- **Exercise**: Using the entries below, return word for word the lines from the one containing "vfov_deg: 31.1" up to and including the last.

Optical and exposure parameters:
>>>>>
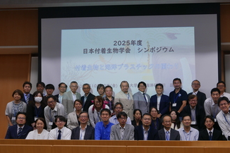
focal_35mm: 43
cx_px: 140
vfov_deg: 31.1
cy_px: 91
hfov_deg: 45.2
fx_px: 275
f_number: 2.3
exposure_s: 1/125
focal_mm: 15.9
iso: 200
<<<<<
- **Answer for the task**:
vfov_deg: 31.1
cy_px: 91
hfov_deg: 45.2
fx_px: 275
f_number: 2.3
exposure_s: 1/125
focal_mm: 15.9
iso: 200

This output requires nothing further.